▶ Prompt
Extract from the listing every line from the one containing "Plant traits—the m" down to the one containing "research communit", both included, and reproduce each line without any alteration.
START Listed records
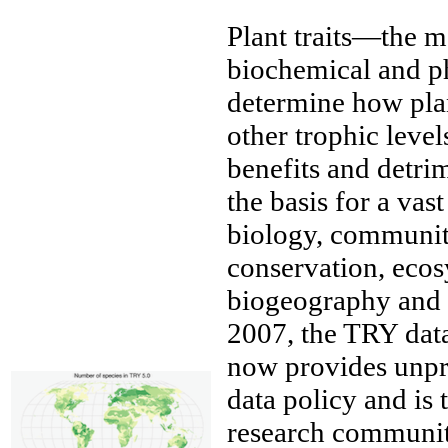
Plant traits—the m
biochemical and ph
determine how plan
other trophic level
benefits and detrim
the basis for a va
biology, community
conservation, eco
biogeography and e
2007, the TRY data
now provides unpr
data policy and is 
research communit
END Listed records
START Listed records
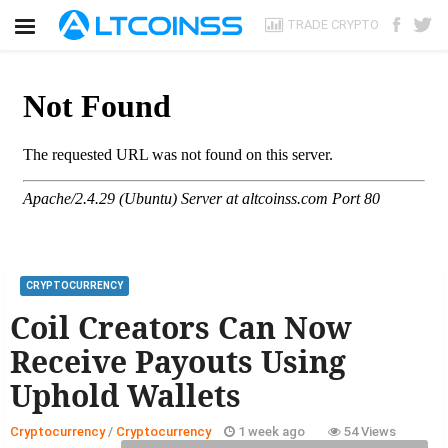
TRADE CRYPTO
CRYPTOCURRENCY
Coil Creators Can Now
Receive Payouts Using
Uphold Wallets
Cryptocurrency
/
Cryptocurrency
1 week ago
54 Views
END Listed records
▶ Exercise response
Plant traits—the m
biochemical and ph
determine how plan
other trophic level
benefits and detrim
the basis for a va
biology, community
conservation, eco
biogeography and e
2007, the TRY data
now provides unpr
data policy and is 
research communit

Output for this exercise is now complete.